● About this task
Rewrite as a numbered list the lines beginning with the one that contains "What is the highest" and ending with the one that contains "What is the difference between the maximum". Leave out blank lines.

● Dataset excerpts
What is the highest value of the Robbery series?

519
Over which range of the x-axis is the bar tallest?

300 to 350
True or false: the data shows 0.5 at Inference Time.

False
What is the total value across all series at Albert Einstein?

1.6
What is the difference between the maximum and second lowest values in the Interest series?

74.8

...

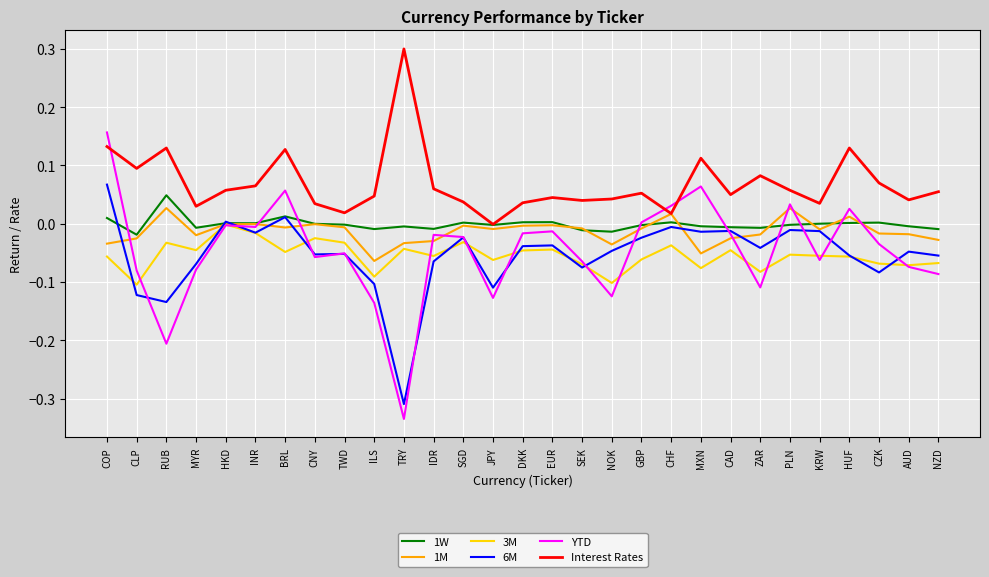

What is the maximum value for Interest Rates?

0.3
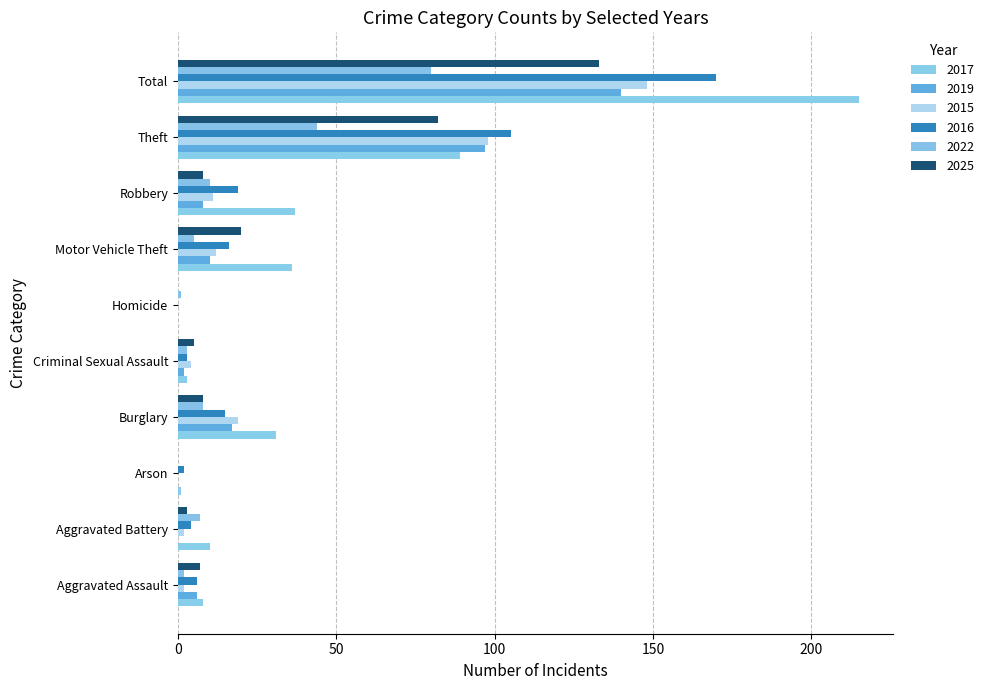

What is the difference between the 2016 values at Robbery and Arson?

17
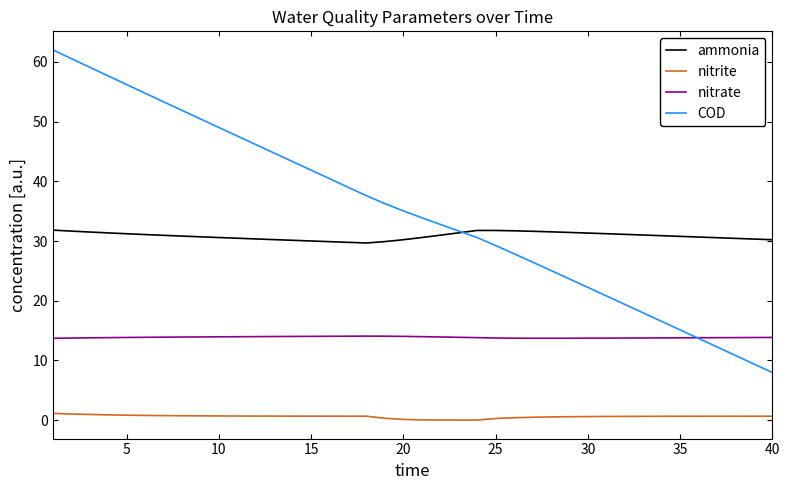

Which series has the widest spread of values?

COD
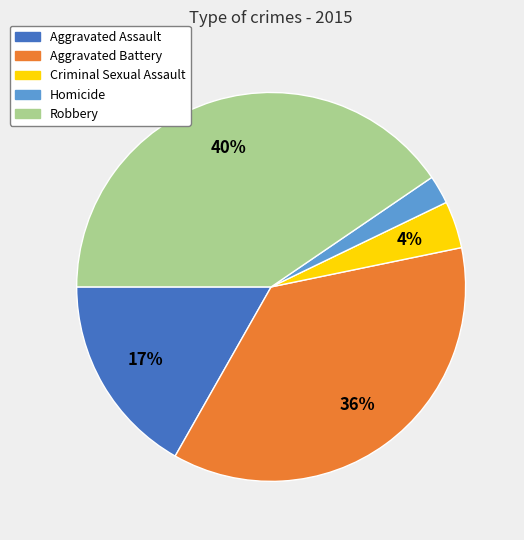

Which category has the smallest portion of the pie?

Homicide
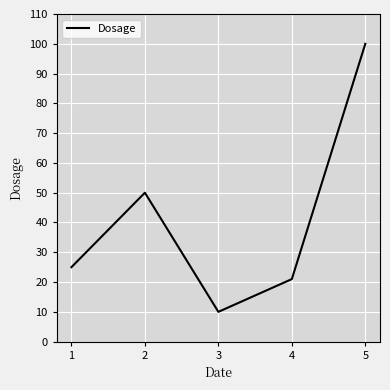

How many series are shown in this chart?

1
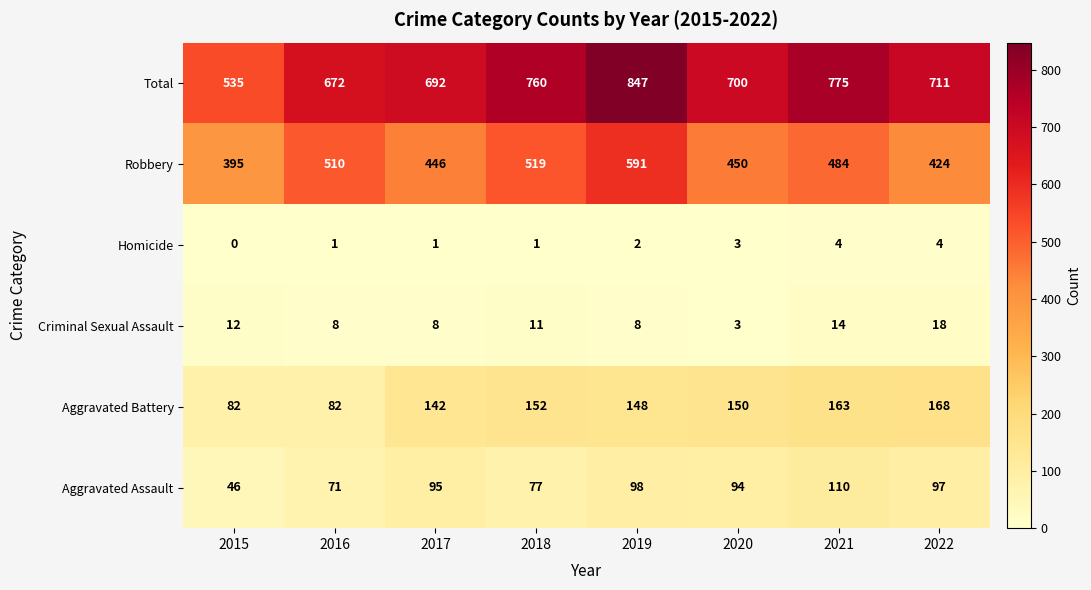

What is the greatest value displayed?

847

...

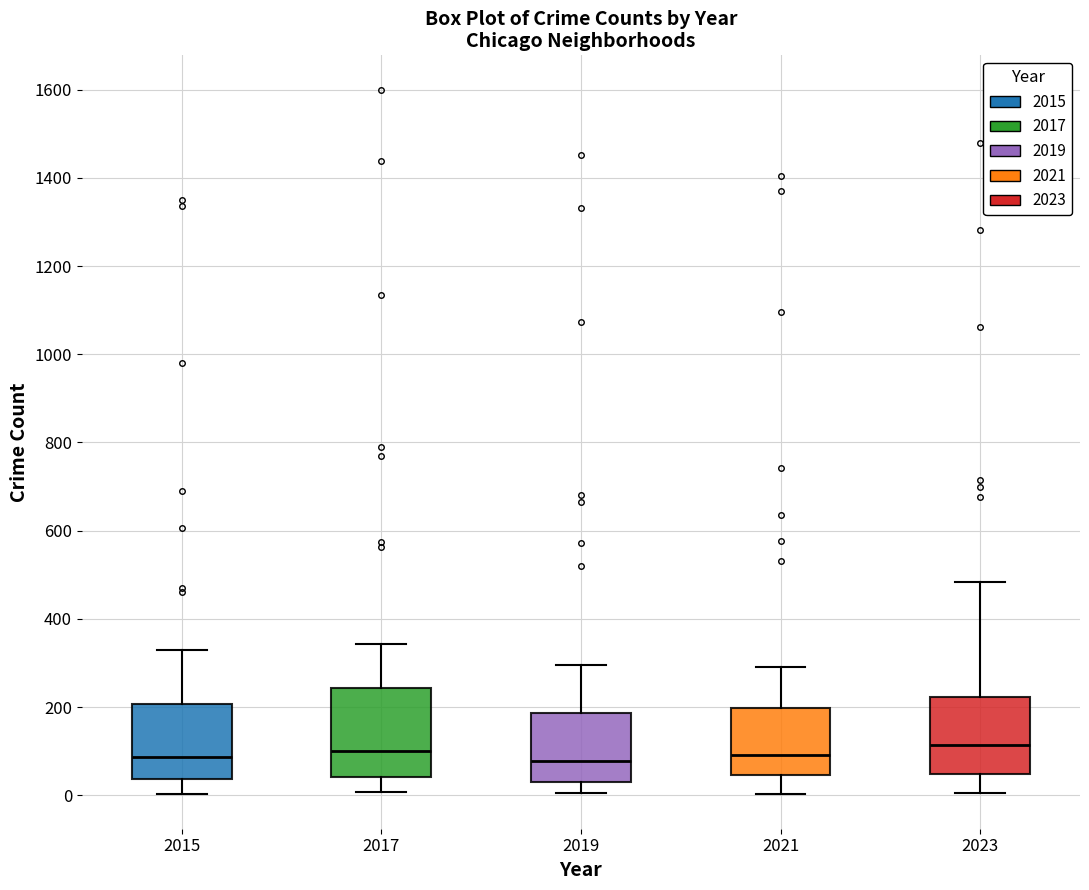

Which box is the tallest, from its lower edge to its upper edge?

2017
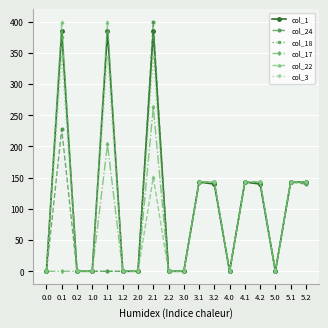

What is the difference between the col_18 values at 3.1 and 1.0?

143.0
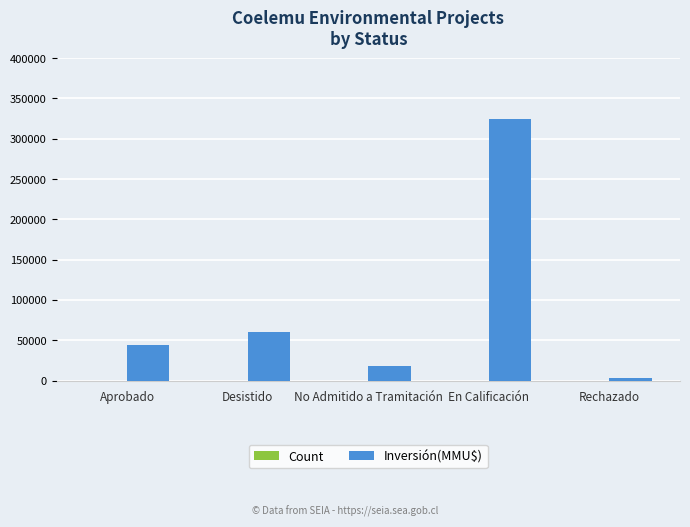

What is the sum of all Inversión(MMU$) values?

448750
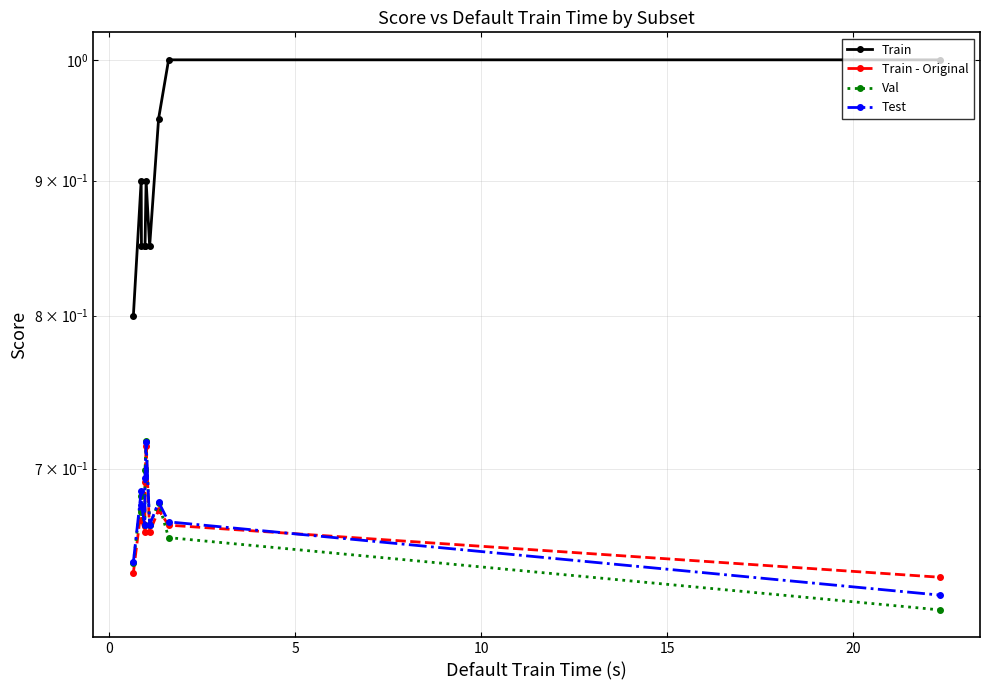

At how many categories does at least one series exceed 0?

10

● Answer section
1. What is the highest value of the Robbery series?
2. 519
3. Over which range of the x-axis is the bar tallest?
4. 300 to 350
5. True or false: the data shows 0.5 at Inference Time.
6. False
7. What is the total value across all series at Albert Einstein?
8. 1.6
9. What is the difference between the maximum and second lowest values in the Interest series?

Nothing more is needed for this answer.